Economics Writing Assessment

Submitted by Erik Huntsinger on
Duration
-
What is the Purpose of the Assessment?

To learn the strenghts and weaknesses of ECN students' writing abilities, to formulate an improvement plan based on the results, and measure the outcomes of the changes in their writing.

Describe the necessity for this assessment

Students were underperforming in support/development, organization/formatting, and citations.

Describe how the practice will be implemented

ECN faculty worked with librarians to create an assignment where students would share their research sources for comment by them before submitting the essay, along with a guide for how to identify high quality sources. Added a template paper for students to use as a model when submitting their paper. Added a citations resource page so students can align their citations with the APA format required.

Interpret, compare, and describe the results

More students in our spring 2022 sample showed excelling in support/development and organization/format then in our spring 2021 sample, suggesting many students benefited from our interventions related to interactions with the librarians and in the use of the standard ECN essay template (yet some students demonstrated less proficiency).  Students overall actually did worse in the use of citations, suggesting this intervention was not powerful.

After analyzing, and reflecting on the outcome, what are the next steps?

We will continue to work wtih the librarians to provide our ECN students  feedback on the quality of sources; in fact we are collaborating with them on an information literacy assessment of our students' work for fall 2022.  We will continue to use our standard ECN template to help with organization and formatting.  We want to begin using Grammarly or similar app to have students report on their language use and mechanics before submitting their final paper.

Abstract

The ECN faculty were interested in assessing our students' writing skills as we assign reserach papers to them each semester using the standard writing rubric.  Students' essays were collected at the end of the fall 2020 semester for analysis in spring 2021. This began with an inter-rater reliability study to normalize our responses, followed by assessing for baseline data. In summer we reviewed the results and identified multiple areas for intervention, including the inclusion of librarians to give students feedback on their sources prior to writing the paper, to include resources on how to identify high-quality sources and how to cite in APA format, and submissions of both an outline and rough draft prior to the final draft so as to give students an opportunity to learn from instructor feedback and make improvements.  The results were mixed, showing that in some areas (format/organization, support/development) more students were excelling while other students were still not proficient.  We will work on shoring up mechanics/language through student submission of grammarly reports and an assignment where they reflect on feedback given by instructors.

Completed Full Cycle
Yes
Course Number
ecn211
ecn212
Files
Attachment Size
ecn-writing-assessment-results-ay2021.pptx 969.86 KB

Comments

Catherine Cochran Thu, 03/24/2022 - 9:02am

Hi Eric!

This was an interesting CATS.  I love that you are incorporating our library resources into your student's assignments.  I feel this is a two-fold dynamic:  teaching students how to learn and introducing student success resources.

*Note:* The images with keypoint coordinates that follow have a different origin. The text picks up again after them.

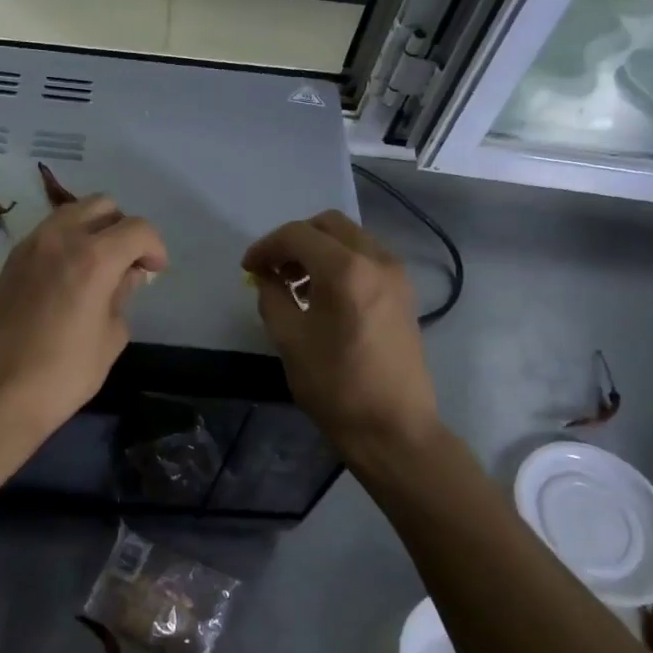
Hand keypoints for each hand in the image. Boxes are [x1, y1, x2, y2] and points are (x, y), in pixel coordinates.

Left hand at [0, 197, 168, 448]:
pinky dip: (66, 241)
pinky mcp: (10, 261)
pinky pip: (47, 233)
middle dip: (123, 228)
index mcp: (93, 256)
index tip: (155, 271)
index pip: (137, 229)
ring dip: (92, 229)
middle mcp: (60, 238)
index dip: (155, 247)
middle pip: (102, 205)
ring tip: (98, 267)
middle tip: (128, 263)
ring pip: (71, 213)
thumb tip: (126, 276)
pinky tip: (69, 276)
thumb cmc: (62, 374)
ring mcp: (29, 245)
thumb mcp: (109, 338)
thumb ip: (122, 297)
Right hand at [242, 211, 443, 464]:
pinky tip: (322, 294)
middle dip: (294, 240)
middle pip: (328, 224)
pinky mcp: (404, 292)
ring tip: (294, 283)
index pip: (297, 235)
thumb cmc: (335, 386)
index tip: (248, 268)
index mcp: (345, 270)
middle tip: (272, 269)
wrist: (394, 428)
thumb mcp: (289, 339)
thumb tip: (267, 276)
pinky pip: (366, 258)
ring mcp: (396, 275)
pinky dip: (340, 262)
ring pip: (350, 238)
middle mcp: (377, 260)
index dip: (266, 247)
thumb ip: (272, 296)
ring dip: (318, 249)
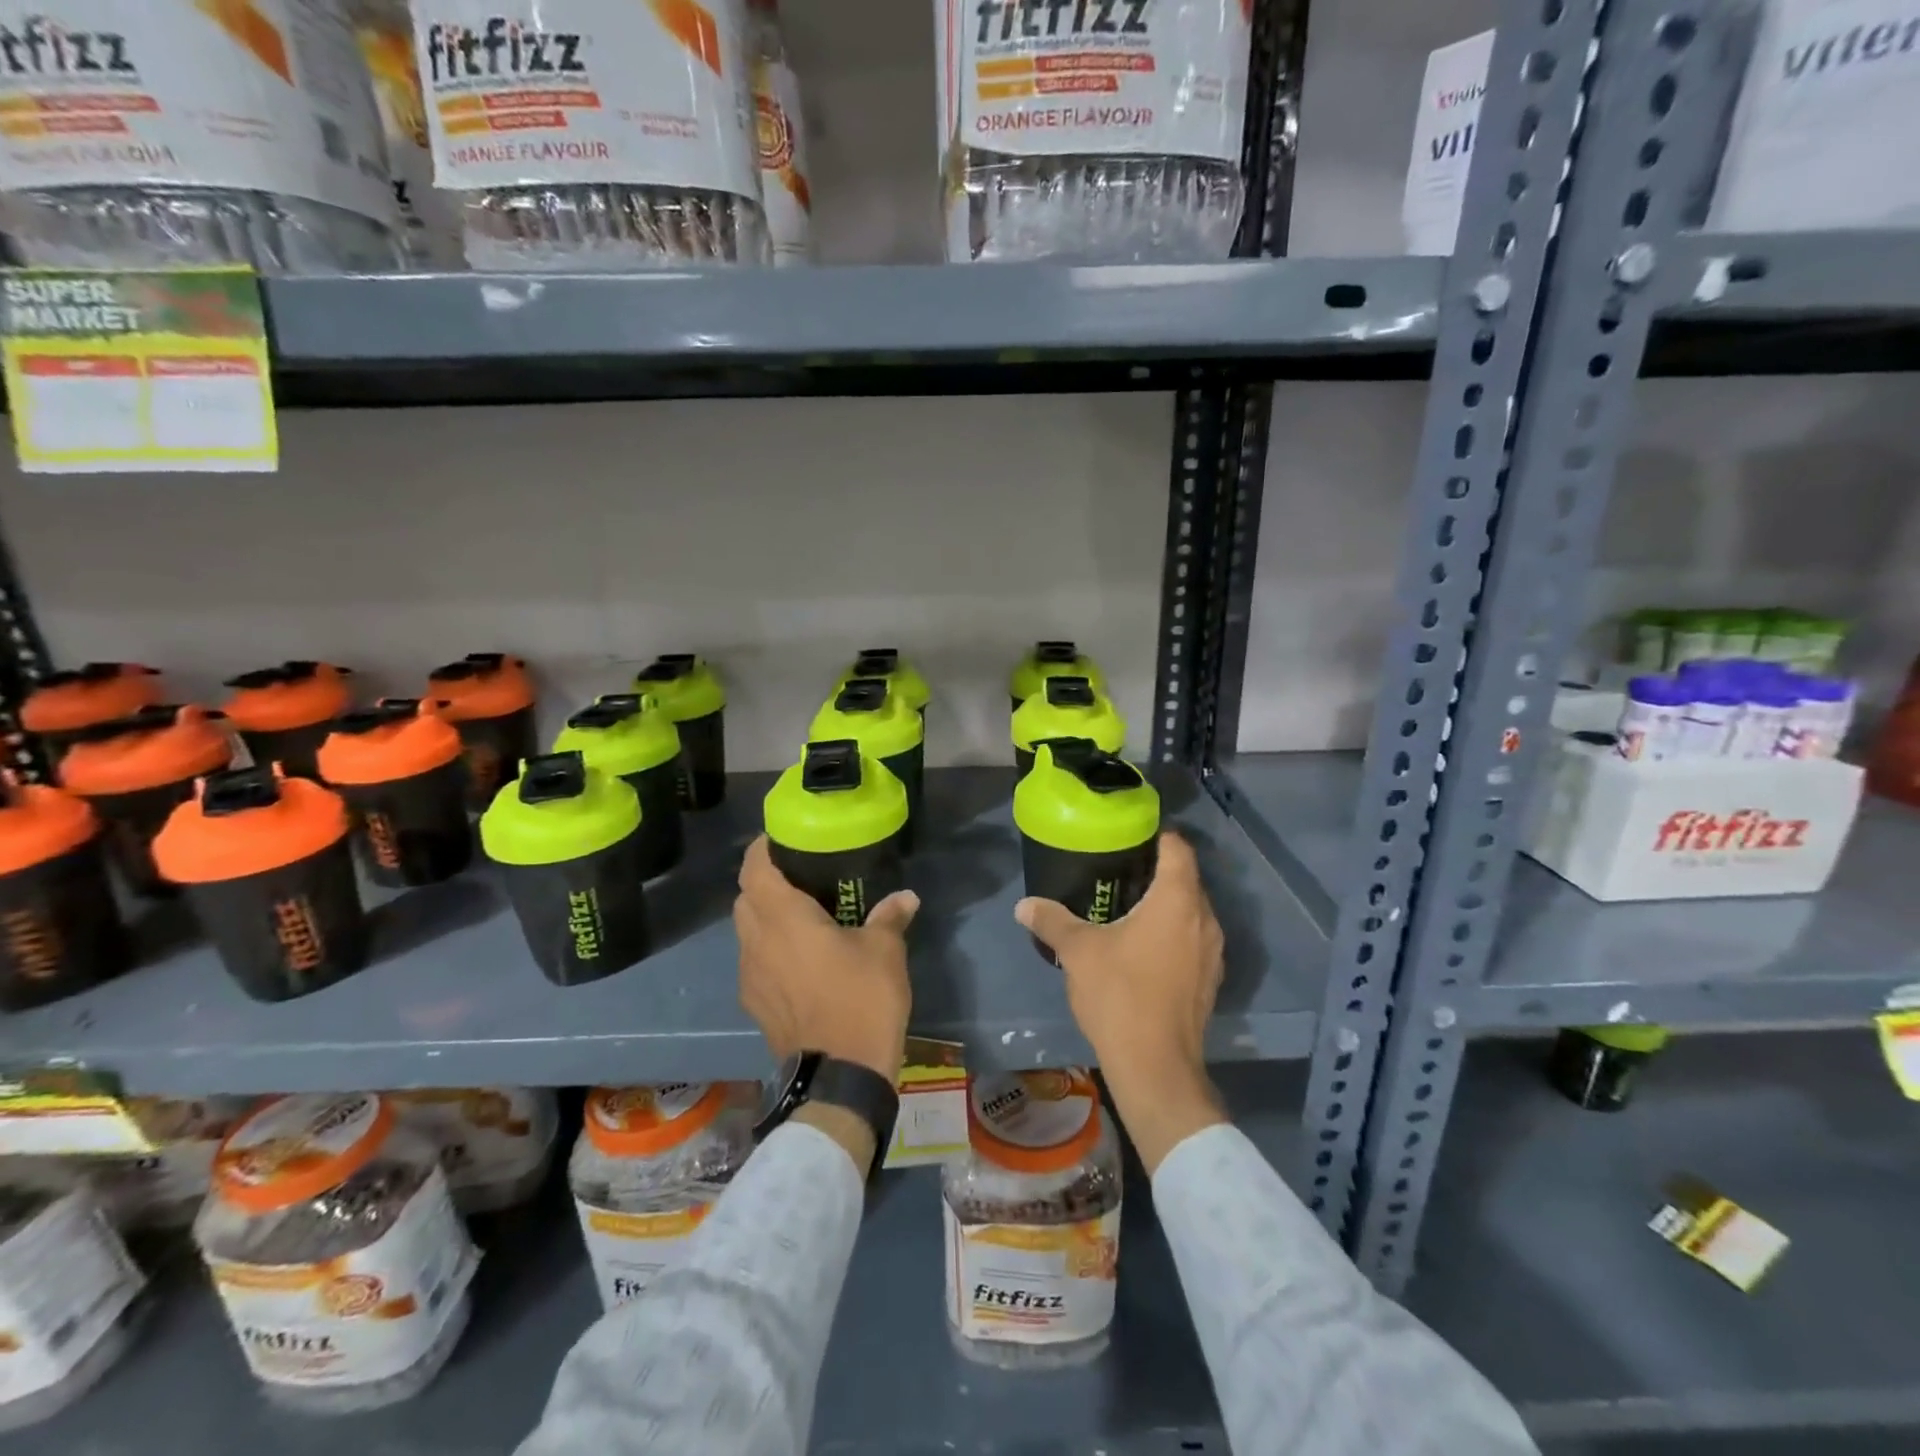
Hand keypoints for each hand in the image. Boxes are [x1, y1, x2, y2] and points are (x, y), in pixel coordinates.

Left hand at [734, 835, 917, 1082]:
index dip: (761, 849)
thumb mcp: (885, 951)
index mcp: (783, 920)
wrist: (840, 1075)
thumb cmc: (861, 999)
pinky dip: (768, 949)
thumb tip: (906, 897)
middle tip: (797, 876)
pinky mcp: (755, 1004)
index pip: (754, 870)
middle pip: (745, 898)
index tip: (780, 839)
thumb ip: (890, 917)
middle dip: (763, 882)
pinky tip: (799, 959)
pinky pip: (754, 962)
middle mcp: (757, 942)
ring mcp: (751, 977)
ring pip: (746, 932)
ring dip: (764, 917)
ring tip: (799, 916)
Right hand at [1015, 831, 1226, 1172]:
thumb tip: (1023, 906)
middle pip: (1186, 879)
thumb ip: (1052, 921)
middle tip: (1118, 872)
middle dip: (1156, 871)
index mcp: (1177, 900)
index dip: (1156, 836)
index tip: (1129, 837)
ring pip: (1192, 912)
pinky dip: (1173, 934)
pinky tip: (1143, 949)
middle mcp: (1205, 919)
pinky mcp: (1211, 980)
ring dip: (1166, 906)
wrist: (1156, 1067)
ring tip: (1127, 908)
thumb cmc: (1120, 994)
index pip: (1177, 848)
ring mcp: (1213, 952)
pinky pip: (1194, 940)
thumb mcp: (1079, 952)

It was interesting that the use of citiations was not useful.  I appreciate that you are taking the extra step to help your students with other resources to help them in this area.

Thank you for submitting a CATS!

Great work!

Catherine 

Erik Huntsinger Thu, 03/24/2022 - 9:11am

Thanks Catherine, my team and I were somewhat disappointed we didn't have stronger improvement results to show for our efforts, but that's sometimes the way it turns out.  We did discuss that we might have assessed the students' worker harder the second time as we really had high expectations and we were more clear in what we were looking for.  I also think it's good that we model that you don't have to have a picture-perfect assessment to post a CATS; the fear of failure sometimes prevents us from trying. Either way, we are still happy with our discussion that and improvements based on our initial data and plan to keep them going.